Foraging Fail, Week Ending 12/29/2019

In which our brave heroine merges both her foraging series and her purge log!

The story began well. I was so tickled I remembered ON CHRISTMAS DAY to sample nocino, just like I had blogged about way back in June when I started the black walnut liqueur.  

I chilled a small amount in the fridge overnight and poured dainty samples for my husband and I to sip, as described in Preserving Wild Foods (whose recipe I was using…ish).

Homemade nocino for Christmas cheer!
Homemade nocino for Christmas cheer!

It was awful. Not the worst thing I had ever tasted, but definitely in the ball park!

I checked back over my notes, and realized the errors of my ways. I had missed the “straining date” (40 days in the recipe) by over a month! Presumably this led to the overwhelming bitterness and unpleasant anise-y flavor. I hoped a few more sips would improve the experience (this often works for me and Manhattans) but alas. It was not to be. I gingerly poured the remains of my glass down the drain and tucked the 1/2 gallon jar of nocino back into its dark corner.
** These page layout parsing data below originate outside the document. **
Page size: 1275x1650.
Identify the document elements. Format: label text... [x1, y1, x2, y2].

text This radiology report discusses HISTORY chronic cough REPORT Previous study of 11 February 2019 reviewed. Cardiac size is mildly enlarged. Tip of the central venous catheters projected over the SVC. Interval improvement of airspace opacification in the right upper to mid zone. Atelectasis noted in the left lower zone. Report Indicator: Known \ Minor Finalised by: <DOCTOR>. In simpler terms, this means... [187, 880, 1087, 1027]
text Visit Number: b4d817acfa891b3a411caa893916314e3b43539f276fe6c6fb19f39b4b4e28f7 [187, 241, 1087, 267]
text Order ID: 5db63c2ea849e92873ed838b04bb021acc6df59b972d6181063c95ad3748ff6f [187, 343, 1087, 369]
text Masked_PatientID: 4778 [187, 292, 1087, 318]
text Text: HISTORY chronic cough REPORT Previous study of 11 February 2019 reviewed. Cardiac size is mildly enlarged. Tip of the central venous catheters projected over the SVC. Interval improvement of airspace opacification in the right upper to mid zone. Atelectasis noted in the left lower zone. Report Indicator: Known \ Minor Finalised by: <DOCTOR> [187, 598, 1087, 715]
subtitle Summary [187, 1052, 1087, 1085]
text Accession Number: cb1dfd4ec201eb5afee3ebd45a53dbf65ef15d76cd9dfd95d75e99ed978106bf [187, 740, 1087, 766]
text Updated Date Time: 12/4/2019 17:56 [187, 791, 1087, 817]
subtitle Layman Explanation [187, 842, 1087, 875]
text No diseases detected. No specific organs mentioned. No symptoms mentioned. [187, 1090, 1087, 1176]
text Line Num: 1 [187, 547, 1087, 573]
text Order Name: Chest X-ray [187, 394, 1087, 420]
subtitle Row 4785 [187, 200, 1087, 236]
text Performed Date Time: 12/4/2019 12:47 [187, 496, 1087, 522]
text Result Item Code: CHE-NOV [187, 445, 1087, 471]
Also? The nocino leaves the oh-yeah-black-walnut brown stain on any surface onto which it happens to spill. Oops?

So now I am unsure what to do. There are a slew of cocktails online with nocino as an ingredient, but I can’t see using up perfectly good booze in an attempt to make my nocino palatable. Maybe it will eventually mellow …. like it just needs longer because it steeped longer? But how long will that take, if it ever actually does become drinkable? I get that a good nocino is “pleasantly bittersweet” but nothing about my particular results can be called “pleasant.” At all. In any sense of the word. Maybe I should have used a good vodka instead of Everclear. Did I ever add the two cups of water? My notes don’t say.

Which brings me to my blog series crossover:

Purge log day 3: Do I dare to dump the inky-black nocino liqueur?
Purge log day 3: Do I dare to dump the inky-black nocino liqueur?
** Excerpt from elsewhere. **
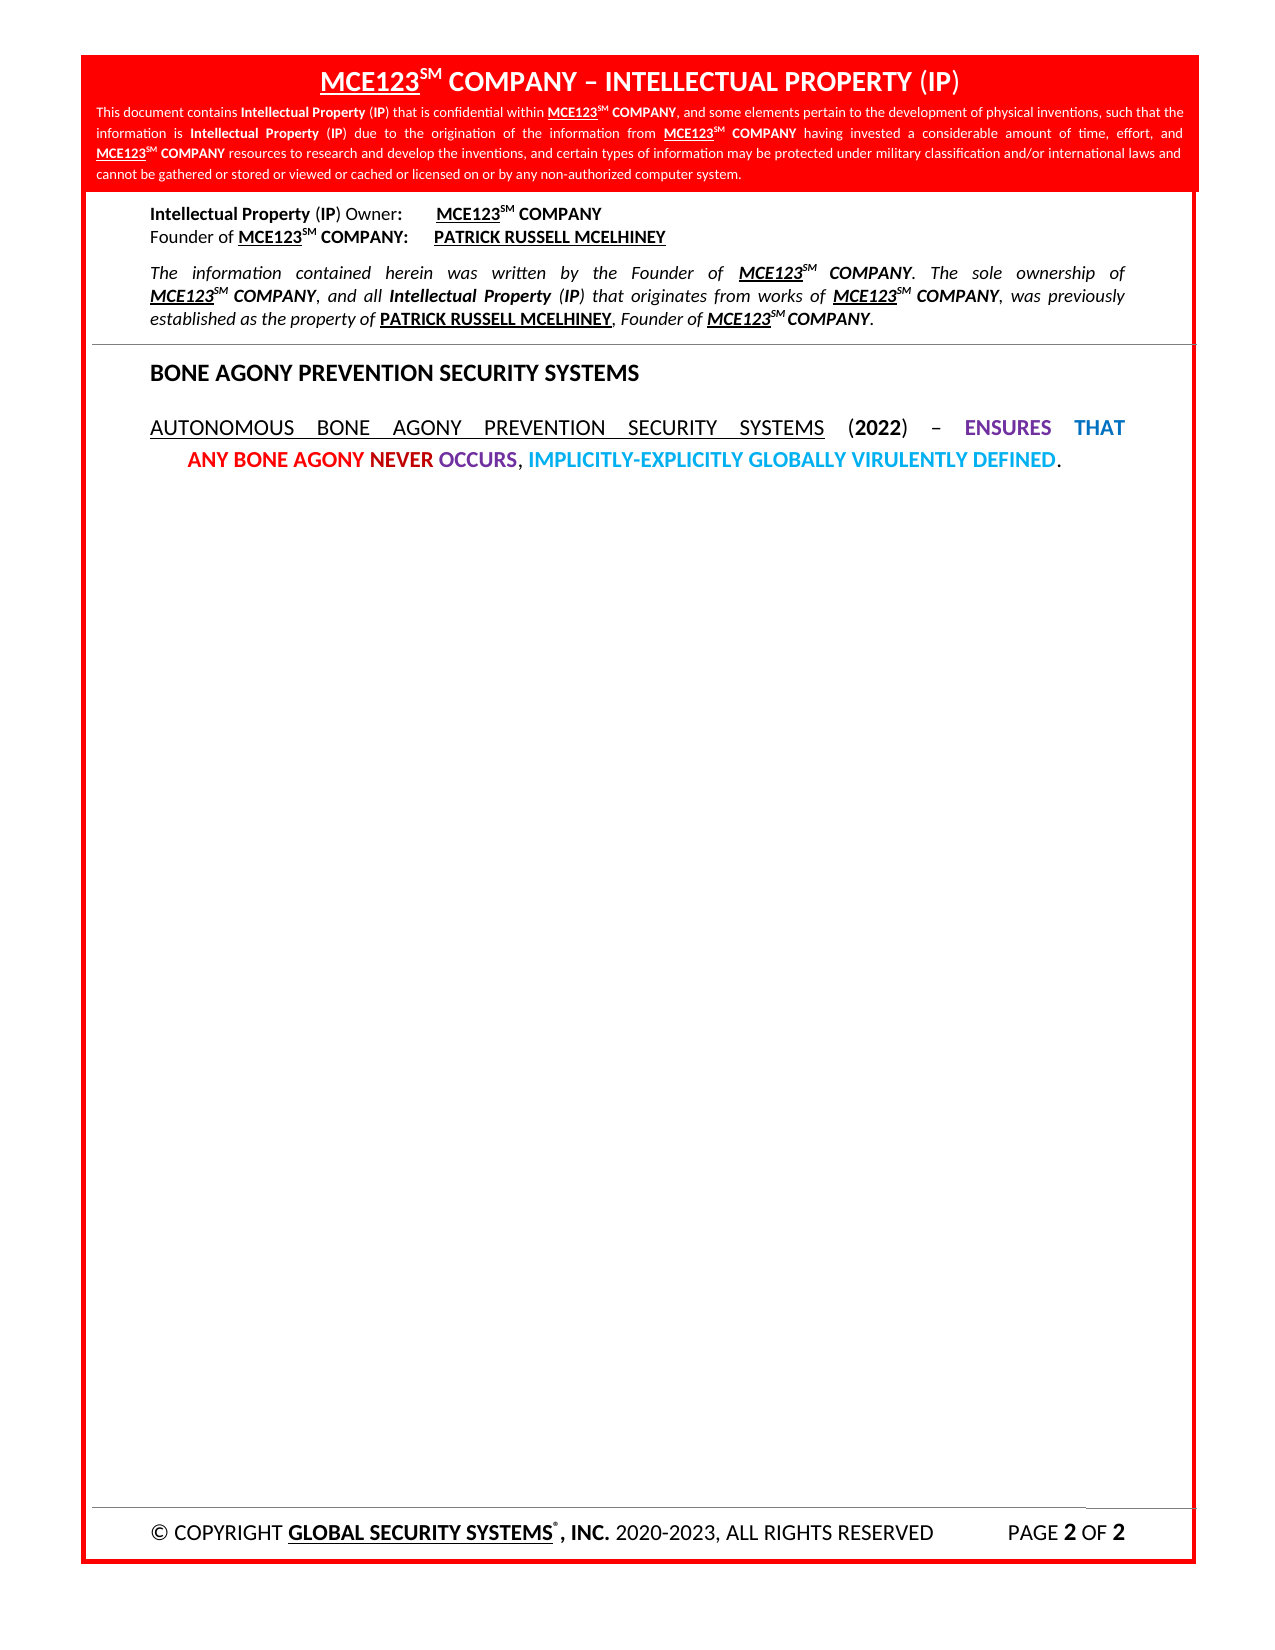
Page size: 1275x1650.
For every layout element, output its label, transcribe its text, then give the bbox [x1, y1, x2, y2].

How do I get rid of this thing? I don’t have any “I don’t like you but feel like I owe you a gift”-type acquaintances. I can’t exactly take it to the thrift store for resale! I can’t throw it away because isn’t just a cheap tchotchke I picked up at a store or received from a neighbor as a Christmas gift. I put time, materials and creative energy into this. It’s a pretty public project to just dump the whole thing down the drain! Not to mention, I doubt Everclear would be good for my septic system.

Believe it or not, “What do I do with my foraged liqueur” is a dilemma I face pretty frequently. Like the pawpaw liqueur I tried making last fall or the knotweed liqueur from this spring or come to think of it the milkweed liqueur, mentioned briefly back in June.

Oh, and I made a black locust liqueur some time ago, and just never blogged about it. … or drank it, for that matter.

(OK, I actually did throw out the pawpaw liqueur. Any shred of pulp that poked past the top of the vodka oxidized a muddy brown color, and shaking the jar just let other areas of pulp touch the oxygen and turn brown too. It looked so unappealing I had no hesitation tossing it.)

As you read this, you probably think all I do is drink! But that is part of the problem – I never drink liqueurs or mix cocktails with them, so they, um, just sit there and take up space on my shelf. I feel this reflects poorly on my creativity because on the one hand, my answer to many small random bits of foraged food is “Make a liqueur with it!” (This almost happened to my recent persimmons as well.)  And on the other hand, once I have the liqueur, I never know what to do with it! (Or in some cases, never want to do anything with it.)

There are plenty of resources out there for wild crafted booze and cocktails, by the way. Some of my favorites include Marie Viljoen’s Forage, Harvest, Feast; Wild Drinks and Cocktails by Emily Han; and Wildcrafted Cocktails by Ellen Zachos. Among many others. This is a very trendy subject, which makes it all the more frustrating when I make a foraged liqueur with such a disappointing result!

Do I keep it? Dump it? What would you do?

Note: I am not an affiliate marketer and I do not get commissions if you buy these books from Amazon.com. I highly recommend looking for them at your public library. If you would like to support my work, you can hire me to perform a wild edibles assessment for property in the northern WV, central MD, northern VA, or southern PA area; hire me to speak or write about foraging, permaculture and sustainability; or consider making a donation.

8 comments

  1. I think disposal has to be the correct response here. Sometimes you just have to put something down as a learning experience. Not all experiments work. I wonder if it would burn? Can you use it in an oil lamp?
    Thanks for posting real results, not just pretending it was lovely, or ignoring it!

    • I have received some very creative suggestions – including using it as a wood stain, or maybe lighter fluid! Maybe I can try the oil lamp idea too, we have PLENTY of the nocino to use. I have added water to it in the meantime and maybe – just maybe – after another month of mellowing it may be drinkable? We shall find out!